O mau comportamento e a agressividade crescente de alunos no ambiente escolar
Enviada em 12/05/2020
No Brasil, a palmatória foi introduzida pelos jesuítas para disciplinar os indígenas resistentes à aculturação. Entretanto, apesar da estratégia ser extingua na década de 80, resquícios dessa prática podem ser vista na sociedade atual.Prova disso, foram criados vários tipos de punições para os estudantes que não seguissem as regras escolares, mas infelizmente essa medida foi ineficaz, pois a inexatidão do órgão família na educação desses alunos e a ausência de aulas interativas corroboram para a crescente agressividade entre alunos e ministrantes.
Em primeira análise, é bastante comum na atualidade, a imagem da família está sempre despreocupada com a educação de seus filhos, por conjecturar que é papel da escola e muitas vezes culpa-la pelo mau comportamento deles, que consequentemente foi adquirido naquele ambiente.
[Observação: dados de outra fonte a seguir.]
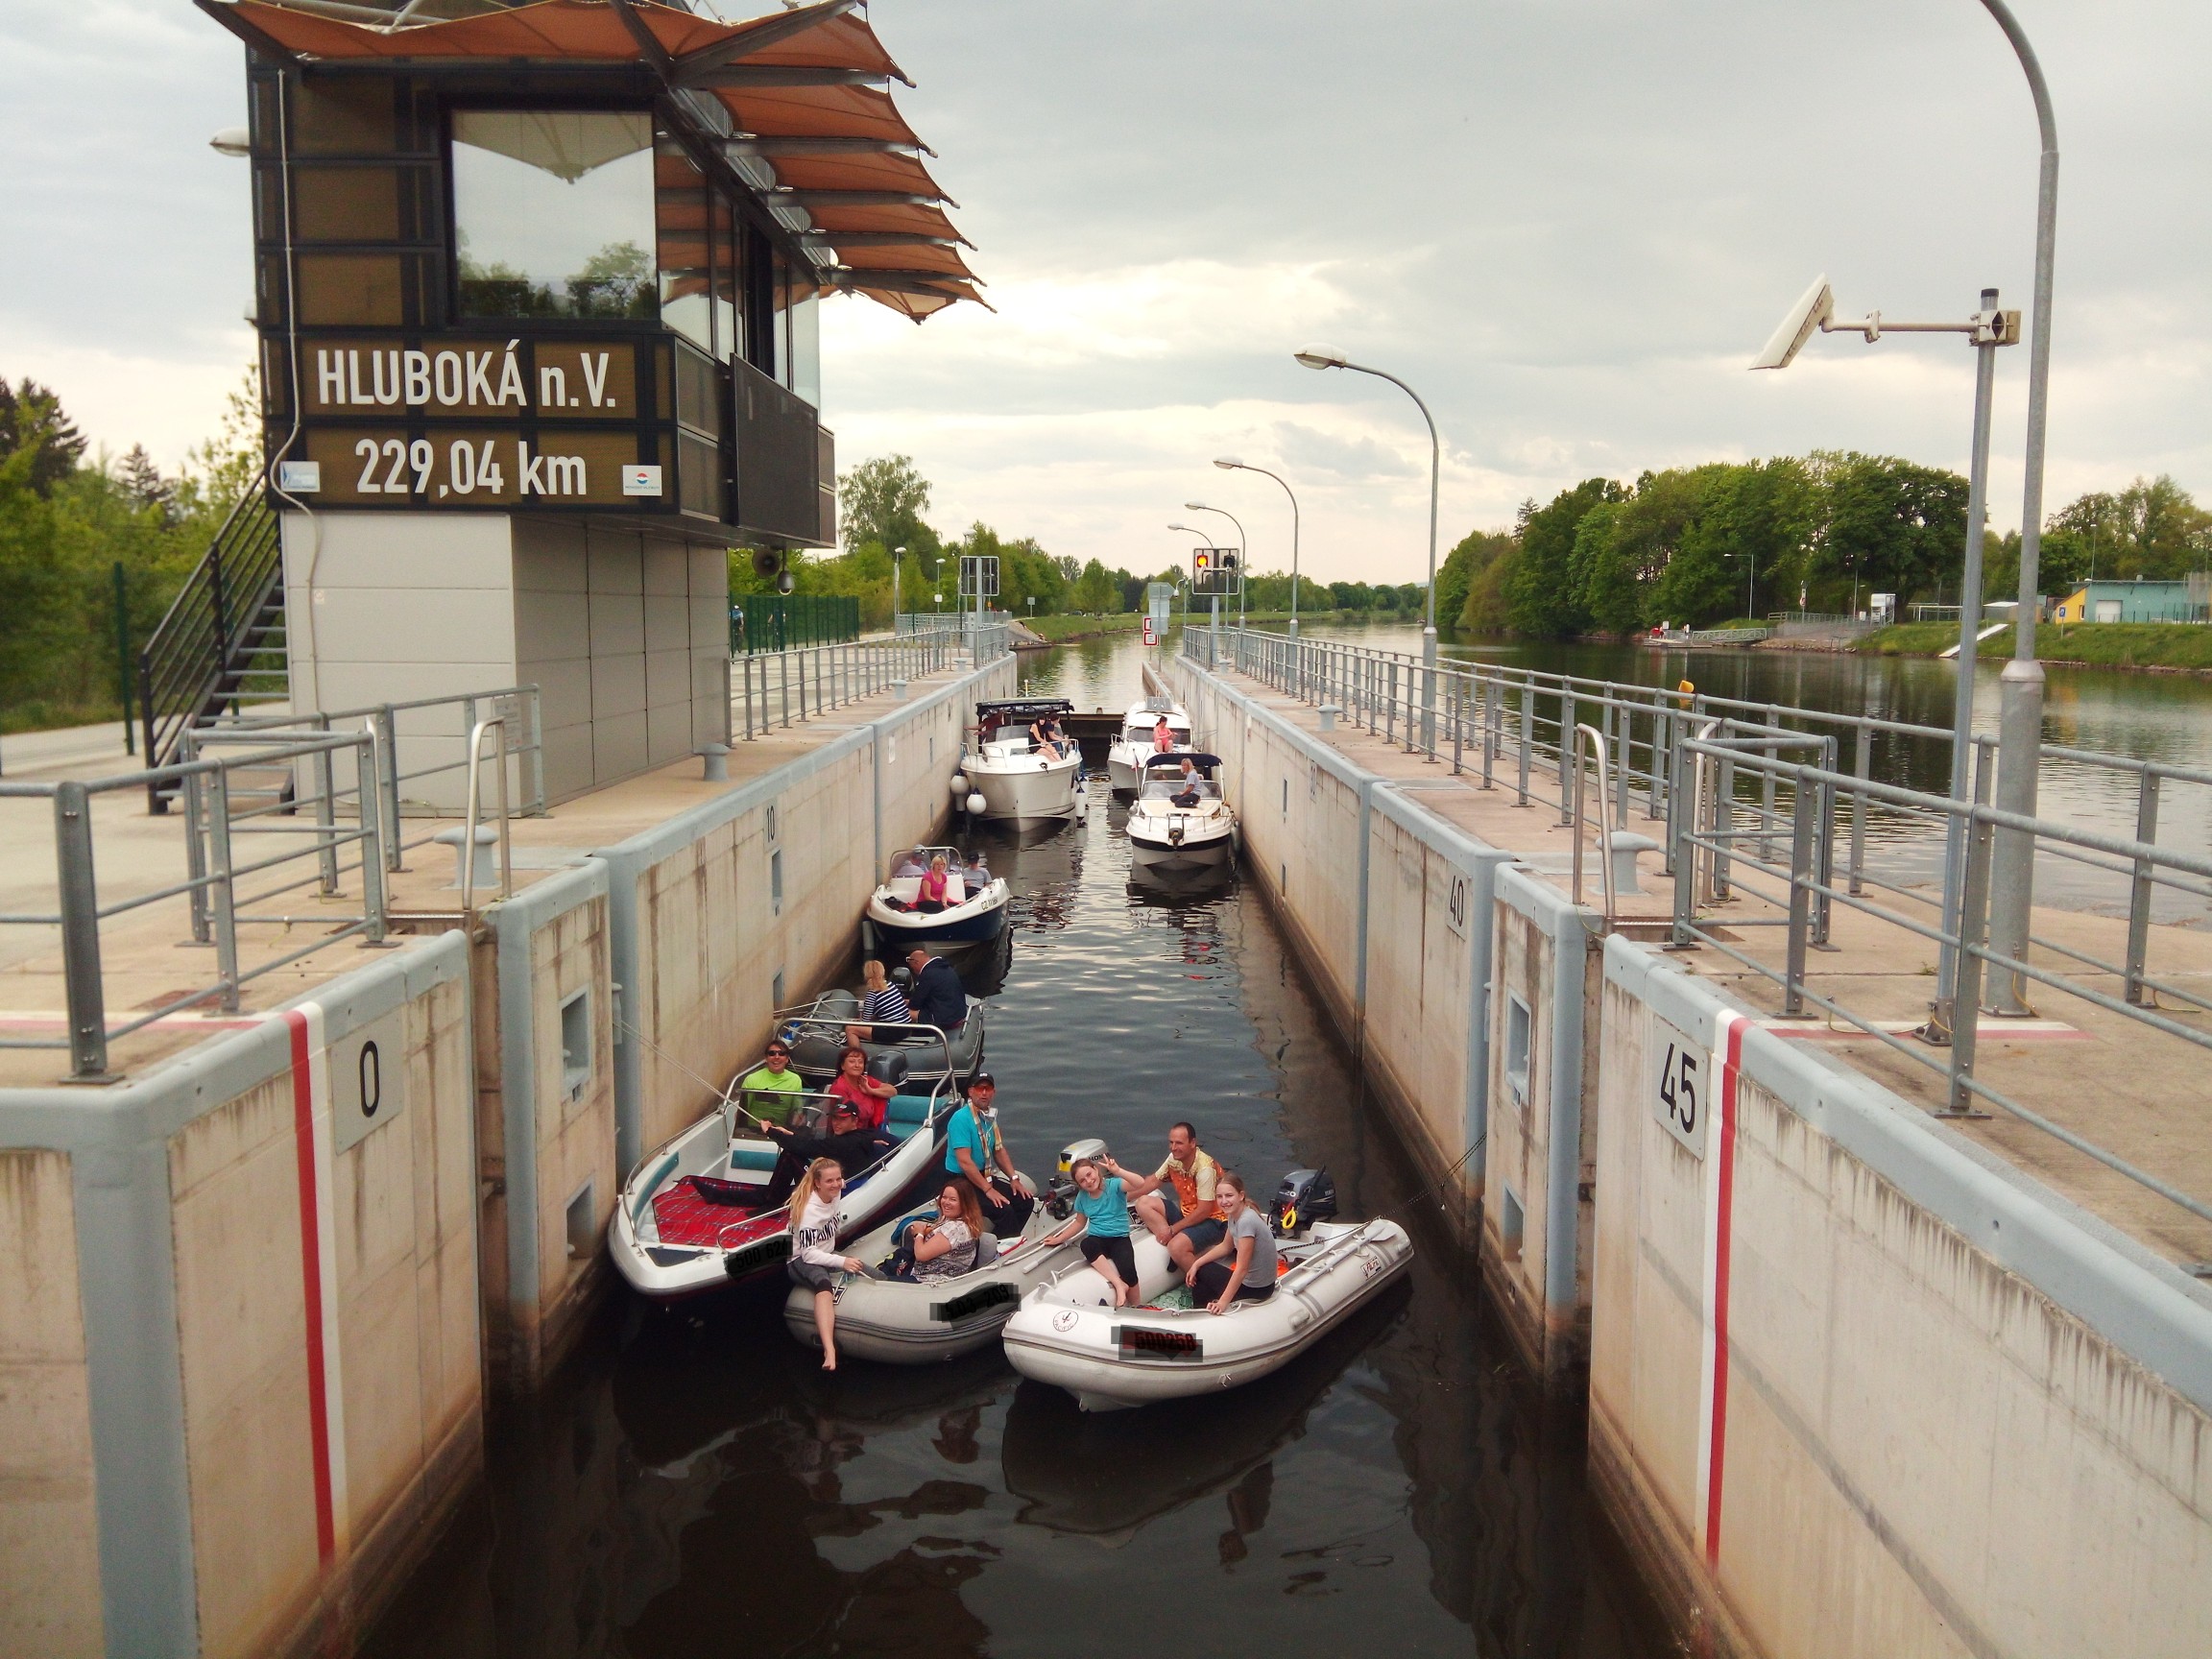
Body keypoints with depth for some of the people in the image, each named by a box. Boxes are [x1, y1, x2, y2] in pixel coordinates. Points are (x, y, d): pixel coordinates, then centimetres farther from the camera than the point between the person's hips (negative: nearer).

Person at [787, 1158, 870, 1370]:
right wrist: (842, 1262, -37)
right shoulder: (810, 1210, -25)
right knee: (824, 1284, -44)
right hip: (801, 1261, -9)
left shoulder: (835, 1194, -4)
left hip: (826, 1255, 9)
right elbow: (808, 1254, -28)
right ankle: (829, 1350, -61)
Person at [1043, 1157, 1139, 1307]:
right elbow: (1079, 1223, 20)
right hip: (1097, 1239, 3)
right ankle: (1118, 1284, -32)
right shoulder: (1082, 1197, 5)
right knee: (1086, 1245, -36)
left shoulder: (1114, 1185, -9)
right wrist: (1058, 1239, 15)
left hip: (1119, 1238, -3)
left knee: (1128, 1271, -31)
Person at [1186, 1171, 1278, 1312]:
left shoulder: (1246, 1221, -29)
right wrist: (1196, 1264, 7)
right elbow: (1226, 1246, 15)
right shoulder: (1234, 1214, -2)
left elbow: (1242, 1269, -26)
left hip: (1256, 1289, -8)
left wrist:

Segundo Kant, filósofo alemão, “o ser humano é aquilo que a educação faz dele”. Diante disso, nota-se o quanto o papel da educação tanto familiar como escolar são necessárias para a formação de crianças e adolescentes.
Em segunda análise, a nação brasileira tem passado por um extenso momento de evasão escolar, em razão da ausência de aulas interativas e atrativas. De acordo com o Censo Escolar de 2018, aproximadamente 2 milhões de jovens abandonaram a escola por falta de incentivo de seus genitores, mas também pela falta de algo que lhe fizesse permanecer no ambiente escolar. Dessa forma, milhares de crianças e adolescente entram na vida do crime mas cedo e optam por trabalhos árduos e mal remunerados, colaborando para alta taxa de desanalfabetização do país.
Em suma, é papel das instituições de ensino em conjunto com os pais, a adoção de palestras para mostrar a importância do papel da família na educação dos alunos, com o intuito de conscientiza-los que a educação “vem de casa”. Outrossim, é necessário que o Ministério da Educação junto com as escolas recorra a novas medidas de punições mais severas e educativas, para que o protagonista repense antes de refazê-las.